Смола наелся травы, не хочет стронуться, да еще в горку надо. Тянет его Денис, а он ни с места: с ним тоже надо умеючи. Горкин начинает его оглаживать. Денис уходит…

Я вижу, как бродит он по воде, словно чего-то ищет. Маша кричит ему:

– Нас что ж не провожаешь?..

– А вот, годи, провожу!.. – отвечает Денис с реки. Смола сворачивает на травку и останавливается. Подходит Денис, кричит Маше: «Вот тебе жених!» – и что-то швыряет ей. Она с визгом валится на белье. Черное что-то падает на дорогу, в пыль… и я вижу большого рака, как он возится по пыли, и слышно даже, как хлопает он «шейкой». Горкин велит Денису заворотить Смолу, сердится.

– Возьми себе поиграть… – говорит мне Денис и завертывает рака в большой лопух. – Ушел мой рак, и мне уходить надо. Возьму расчет, Михал Панкратыч… пойду под Можайск, на барки.

Говорит он не своим голосом, будто он заболел.

– А нас с Машухой не прихватишь? – смеется Глаша, – как же нам без тебя-то?..

Маша не говорит: сердится будто на Дениса, за рака сердится? А мне так жалко, что рак ушел: не будет теперь Денису счастья.

Денис подпирает полок плечом, и Смола трогает. Я говорю Денису:

– Возьми рака, пусти под «валун-камень»!..

Он берет рака, смотрит на меня как-то непонятно и говорит уже веселей:

– Пустить, а? Ну, ладно… пущу на счастье. Только мы двое про рака знаем.

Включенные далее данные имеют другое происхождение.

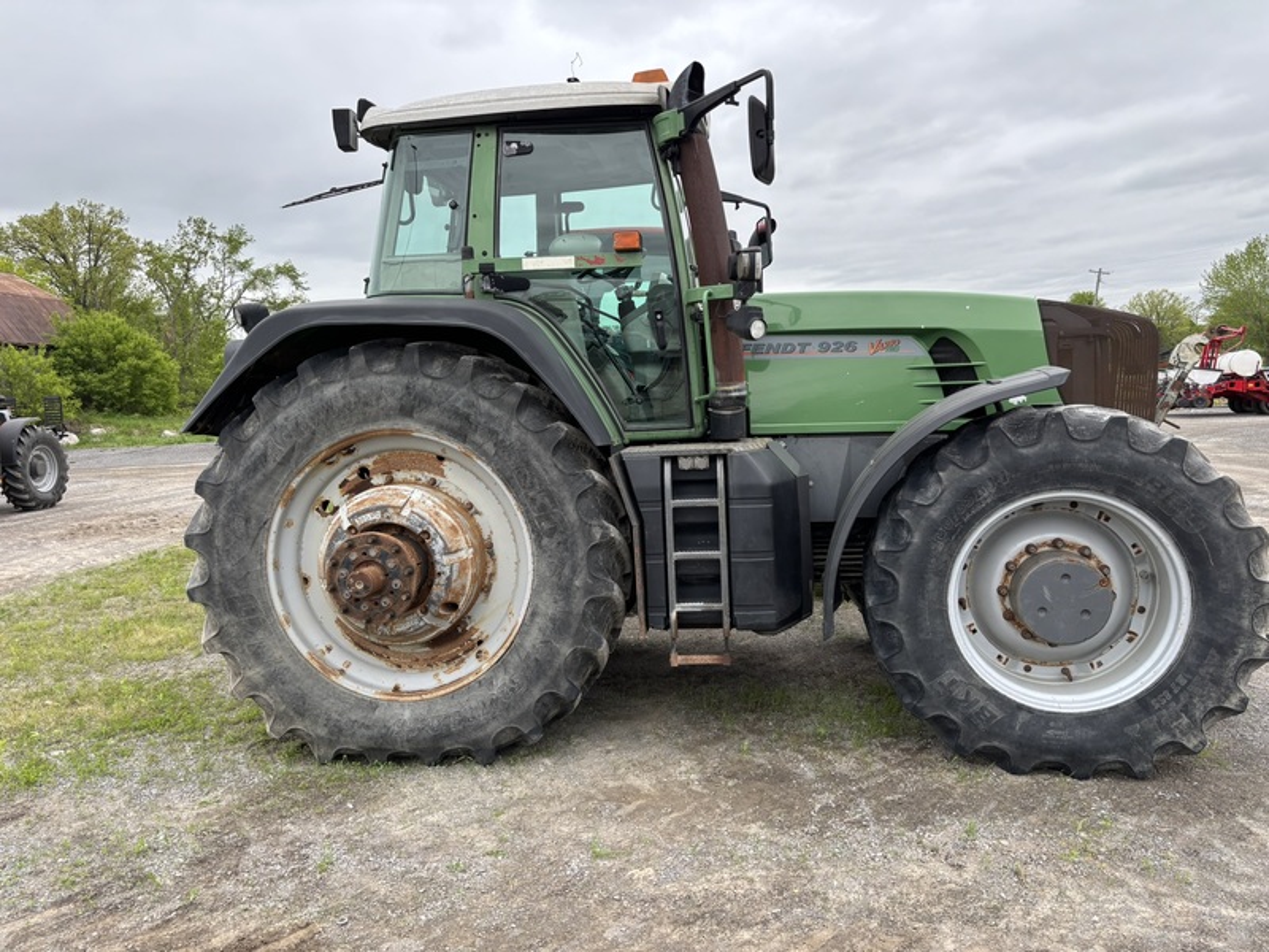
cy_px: 476
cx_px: 634
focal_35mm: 26
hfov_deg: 67.3
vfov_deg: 53.1
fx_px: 953
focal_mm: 5.96
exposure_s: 1/464
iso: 50
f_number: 1.6
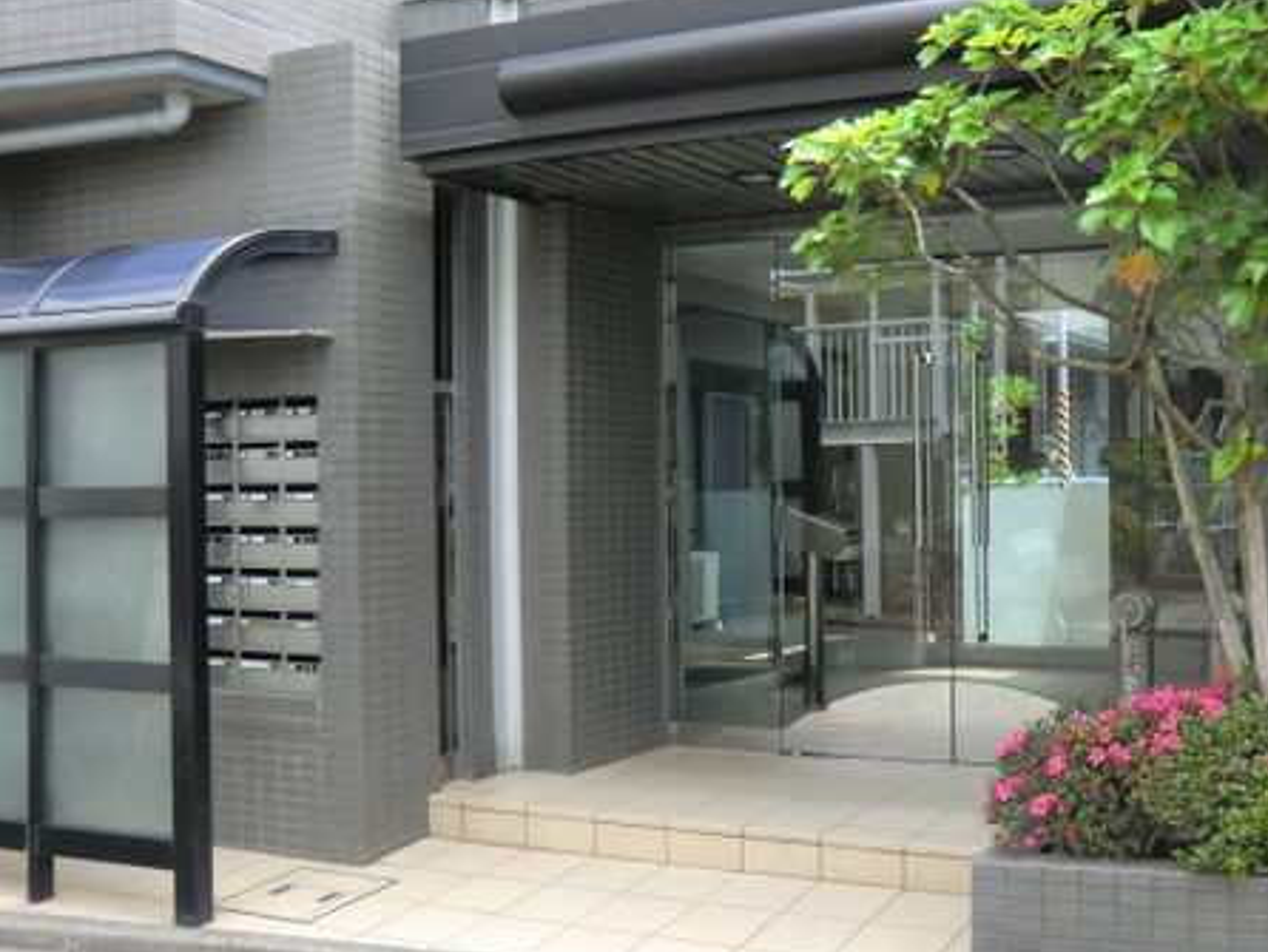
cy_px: 486
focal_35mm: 39
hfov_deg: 47.1
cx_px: 847
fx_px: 1429
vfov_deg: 36.9
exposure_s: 1/100
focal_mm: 5.2
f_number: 3.5
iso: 64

– Прощевайте… – говорит он и смотрит, как мы ползем. Маша кричит:

– Не скучай, найду тебе невесту! В подполье у нас живет, корочку жует, хвостиком крутит, все ночки кутит… как раз по тебе!.. – и все хохочет.

– А смеяться над человеком не годится, он и то от запоя пропадает… – говорит ей Горкин, – надо тоже понимать про человека. А дражнить нечего. Погодь, прынца тебе посватаем.

Маша молчит, глядит на Москва-реку, где Денис. А он все глядит, как мы уползаем в горку. Вот уж и «дача» кончилась, гремит по камням полок, едут извозчики. А Денис все стоит и смотрит.